Stephen dropped to his knees, eating and drinking out of the dishes like a dog. Gruel smeared his cheek and chin, and water sloshed up his nose. He couldn’t wipe his face. He felt food congealing on his skin, and he could not clean himself.
Tears of humiliation clotted his throat until he released them with a guttural howl of anger and despair. They had done this to him. They had taken a man and made him an animal.
You are not an animal. You are made in the image of God.
He lowered his head to his knees and wept. “This is not a reflection of Almighty God. I am closer to beast than man.”
You are made in the image of God.
“The image of God,” he repeated to himself. “I am made in the image of God. Oh my God, my God, how did I come to this?” Sitting on his heels, he rocked back and forth and called on the only One who could save him from himself.
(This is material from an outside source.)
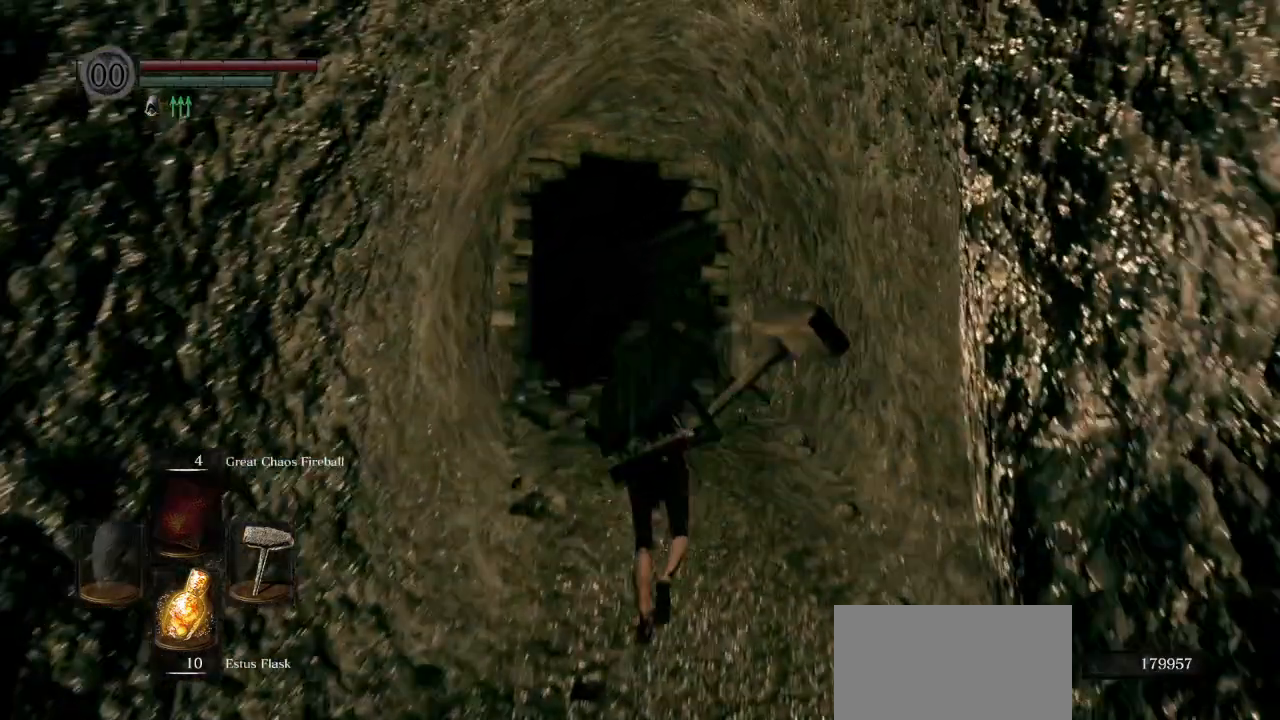
{"buttons": ["CIRCLE"], "left_stick": "up", "right_stick": "down-left", "events": [[217, "DPAD_LEFT", "down"], [333, "DPAD_LEFT", "up"]]}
Wearying, he leaned back against the cold tiles and stretched out his legs. Water that had spilled from the bowl soaked through his pants and chilled his skin. He coughed until his ribs ached, then shouted with frustration. His constitution had been completely broken at Andersonville, his lungs forever weakened. What further damage would he sustain in this place?
Be still. Just be still.
Squeezing his eyes shut, he moaned. He still didn’t know if he had killed his friend, but it frightened him to think he might have. Whoever he was now, it wasn’t who he wanted to be. A small part of him recognized that was worth grieving, as one would grieve a good friend who died. But if he mourned anyone right now, it was Hiram.
Like Stephen, the older man wasn’t who he’d been a decade ago. Yet he’d always treated Stephen as though he were still the best version of himself. Hiram didn’t deserve what had happened to him. He ought to have passed in his sleep, warm in his bed, when his time came, and even then Stephen would have lamented the loss of his loyal friend.
But the loss of himself? He would shed no tears for that. Stephen was still here, at least in part. So many good men weren’t.
He opened his eyes. At last, he wasn’t alone. There was Peter, who had died at Andersonville. Stephen had buried him, but here he was, a hallucination conjured up by his fevered mind. Normally Stephen would pinch his skin and watch the false image fade away.
“But given the circumstances”—he chuckled—“I don’t mind keeping you around.”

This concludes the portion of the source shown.